ACEH SINGKIL — Musliadi, anak kandung korban, mengaku telah berulang kali mempertanyakan perkembangan penyelidikan kematian ibunya yang terjadi pada Maret 2025. Ia menilai lambannya pengungkapan kasus ini menimbulkan keresahan di tengah masyarakat.
“Sudah lebih dari satu tahun kami menunggu kejelasan. Sampai hari ini keluarga belum mendapatkan jawaban siapa pelaku yang telah menghilangkan nyawa ibu kami,” ujar Musliadi, Selasa (16/6/2026).

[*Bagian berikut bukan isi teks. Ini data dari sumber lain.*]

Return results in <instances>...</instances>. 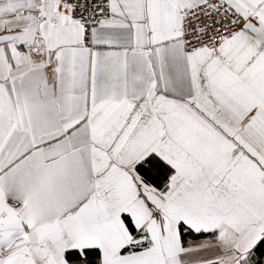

Kunjungan ke Polda Aceh dan Temuan Barang Bukti
Musliadi bersama Presiden Mahasiswa STAIN, Alfa Salam, mendatangi Polda Aceh untuk menanyakan perkembangan kasus. Namun, petugas di bagian pelaporan mengaku tidak mengetahui detail perkara yang mereka tanyakan.
Informasi itu, kata Musliadi, bertolak belakang dengan keterangan AKP Darmi saat menjabat Kasat Reskrim Polres Aceh Singkil. Saat itu, ia diberi tahu bahwa laporan perkembangan kasus dan barang bukti telah dikirim ke Polda Aceh.
“Ketika kami berada di Polda Aceh, salah seorang anggota kepolisian bahkan menghubungi langsung AKP Darmi untuk menanyakan keberadaan barang bukti. Saat itu dijelaskan bahwa barang bukti telah dikirim ke Mabes Polri,” kata Musliadi.
Anggota kepolisian yang melakukan komunikasi itu mempertanyakan alasan barang bukti dikirim ke Mabes Polri tanpa melalui Polda Aceh terlebih dahulu. Situasi ini, menurut Musliadi, menimbulkan tanda tanya baru soal transparansi penanganan perkara.
Desakan Evaluasi Internal Polda Aceh
Atas temuan itu, Musliadi meminta Kapolda Aceh melakukan evaluasi menyeluruh terhadap proses penanganan kasus sejak awal. Ia mendesak agar pihak-pihak yang bertanggung jawab dalam penyelidikan dan penyidikan diperiksa.
“Kami meminta Kapolda Aceh mengevaluasi secara menyeluruh penanganan kasus ini. Jangan sampai ada kesan bahwa kasus pembunuhan ibu kami dibiarkan tanpa kejelasan. Jika memang ditemukan adanya kelalaian dalam penanganan perkara, maka harus ada pertanggungjawaban yang jelas,” tegasnya.
Musliadi menegaskan keluarga korban akan terus mengawal kasus ini hingga pelaku berhasil ditemukan dan diproses secara hukum. “Kami tidak akan berhenti mencari keadilan untuk ibu kami,” tutupnya.
Hingga berita ini ditulis, belum diperoleh keterangan resmi dari Polda Aceh maupun pihak terkait mengenai perkembangan terbaru penanganan kasus tersebut.